═════ Data extract ═════

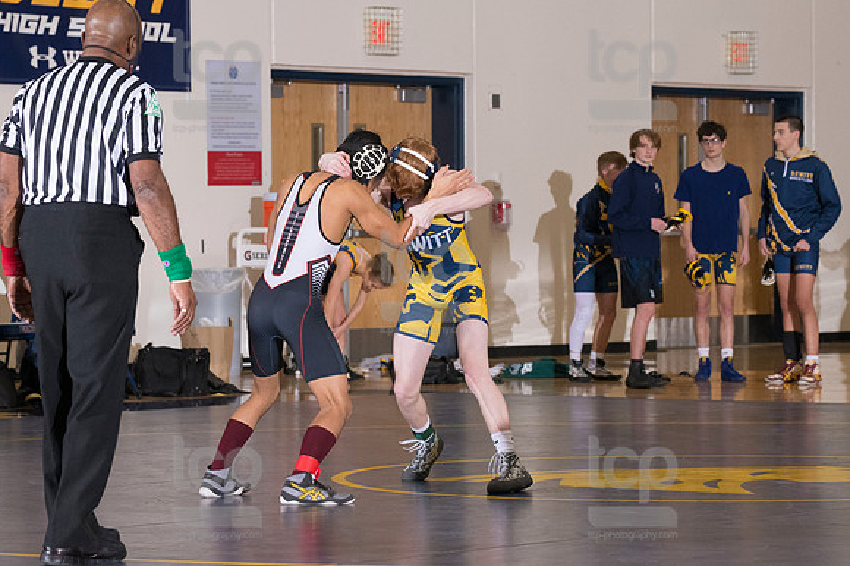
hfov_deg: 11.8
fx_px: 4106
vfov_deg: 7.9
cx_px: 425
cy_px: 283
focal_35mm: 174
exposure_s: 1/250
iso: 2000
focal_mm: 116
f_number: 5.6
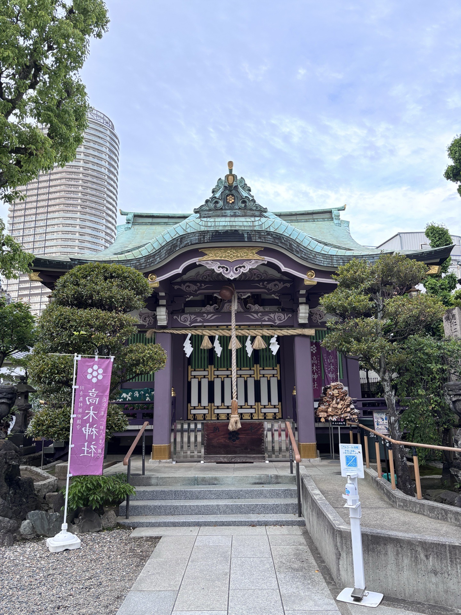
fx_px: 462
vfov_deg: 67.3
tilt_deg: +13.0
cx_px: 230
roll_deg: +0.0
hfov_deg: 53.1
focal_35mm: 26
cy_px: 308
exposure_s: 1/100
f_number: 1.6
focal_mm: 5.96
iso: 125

═════
═════ Data extract ═════

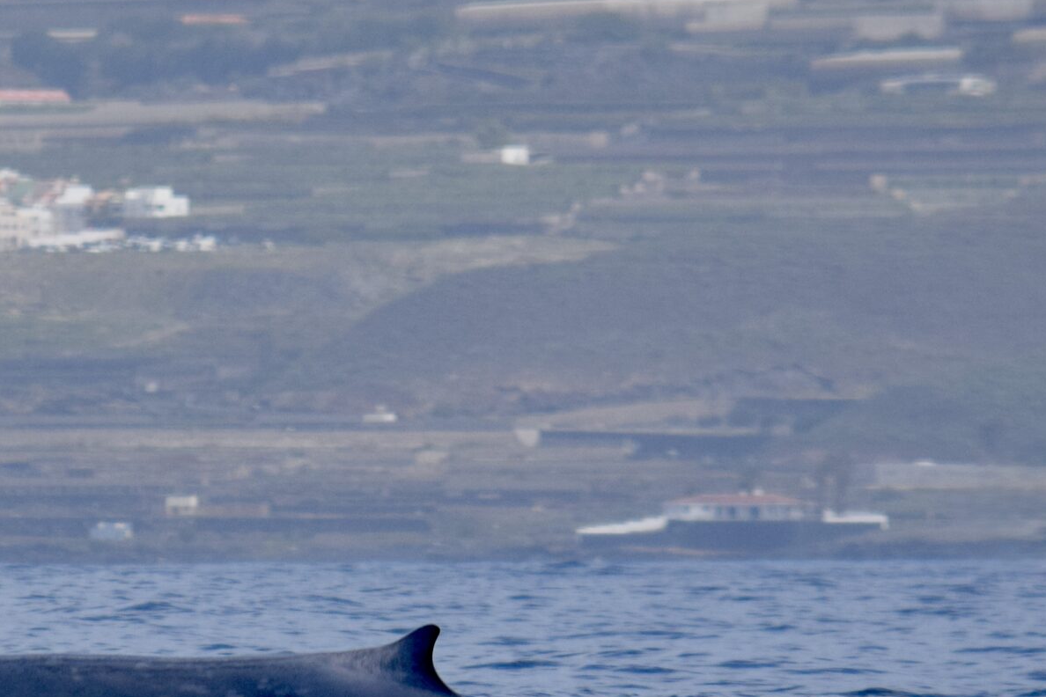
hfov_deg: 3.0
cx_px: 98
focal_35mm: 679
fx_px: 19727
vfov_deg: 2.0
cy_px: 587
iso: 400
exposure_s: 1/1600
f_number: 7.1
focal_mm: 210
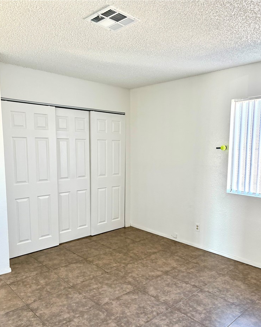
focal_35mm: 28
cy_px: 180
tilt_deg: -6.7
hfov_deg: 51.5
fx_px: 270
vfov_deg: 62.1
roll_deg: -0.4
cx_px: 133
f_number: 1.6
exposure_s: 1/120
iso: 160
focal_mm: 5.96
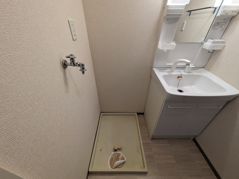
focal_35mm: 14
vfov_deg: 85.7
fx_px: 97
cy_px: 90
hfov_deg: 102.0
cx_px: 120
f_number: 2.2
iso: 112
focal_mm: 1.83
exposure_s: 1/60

═════
═════ Data extract ═════

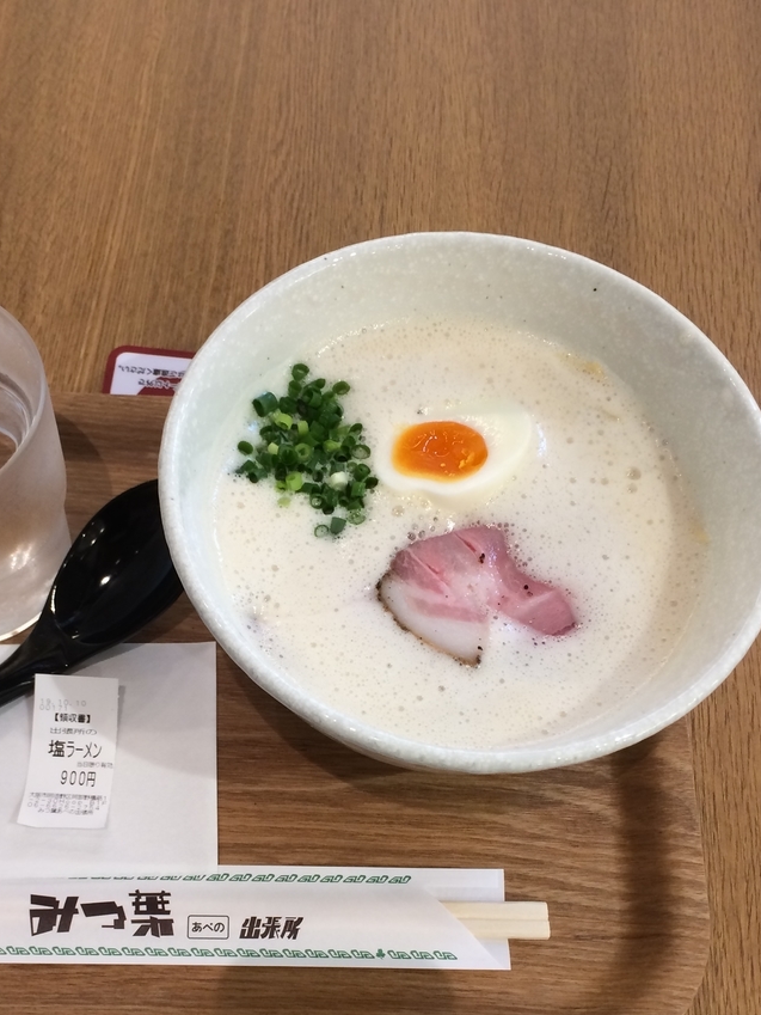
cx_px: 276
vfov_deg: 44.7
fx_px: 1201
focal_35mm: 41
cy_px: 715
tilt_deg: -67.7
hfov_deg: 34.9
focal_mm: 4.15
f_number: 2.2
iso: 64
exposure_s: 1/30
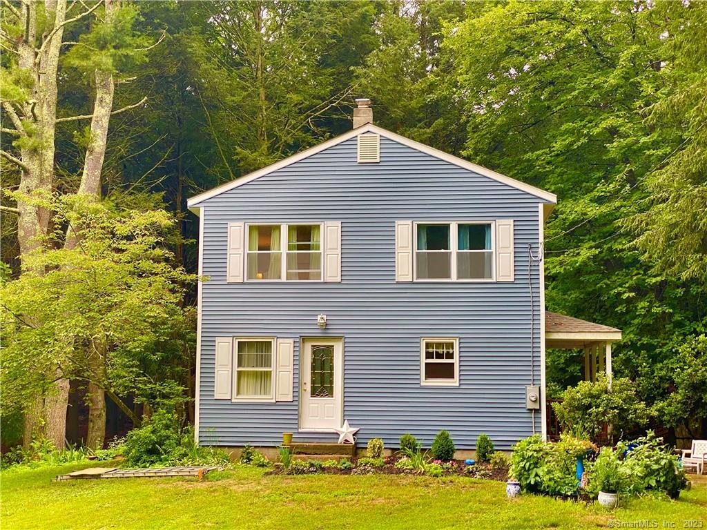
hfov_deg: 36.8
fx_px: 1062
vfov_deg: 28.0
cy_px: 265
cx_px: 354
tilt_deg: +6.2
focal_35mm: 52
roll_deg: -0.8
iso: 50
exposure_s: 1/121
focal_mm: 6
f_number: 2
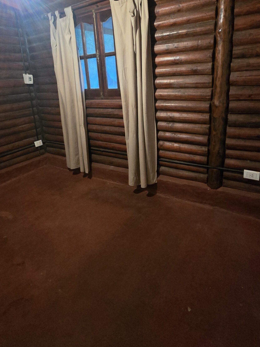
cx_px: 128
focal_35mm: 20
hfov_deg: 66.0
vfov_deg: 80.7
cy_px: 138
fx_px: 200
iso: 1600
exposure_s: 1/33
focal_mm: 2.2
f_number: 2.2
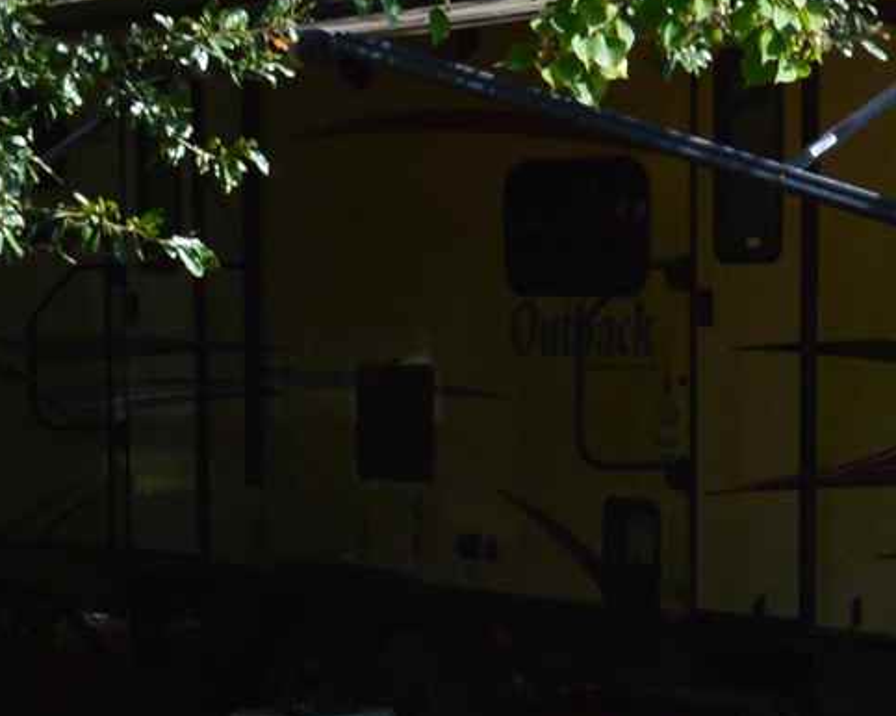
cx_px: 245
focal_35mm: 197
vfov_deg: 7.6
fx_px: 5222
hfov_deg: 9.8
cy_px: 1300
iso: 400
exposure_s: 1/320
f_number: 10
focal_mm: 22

═════

Only one stretch of the listing above is to be duplicated: the lines from the one containing "fx_px: 19727" through the one containing "focal_mm: 1.83", both included. Copy them exactly, minus the pictures.

fx_px: 19727
vfov_deg: 2.0
cy_px: 587
iso: 400
exposure_s: 1/1600
f_number: 7.1
focal_mm: 210
focal_35mm: 28
cy_px: 180
tilt_deg: -6.7
hfov_deg: 51.5
fx_px: 270
vfov_deg: 62.1
roll_deg: -0.4
cx_px: 133
f_number: 1.6
exposure_s: 1/120
iso: 160
focal_mm: 5.96
focal_35mm: 14
vfov_deg: 85.7
fx_px: 97
cy_px: 90
hfov_deg: 102.0
cx_px: 120
f_number: 2.2
iso: 112
focal_mm: 1.83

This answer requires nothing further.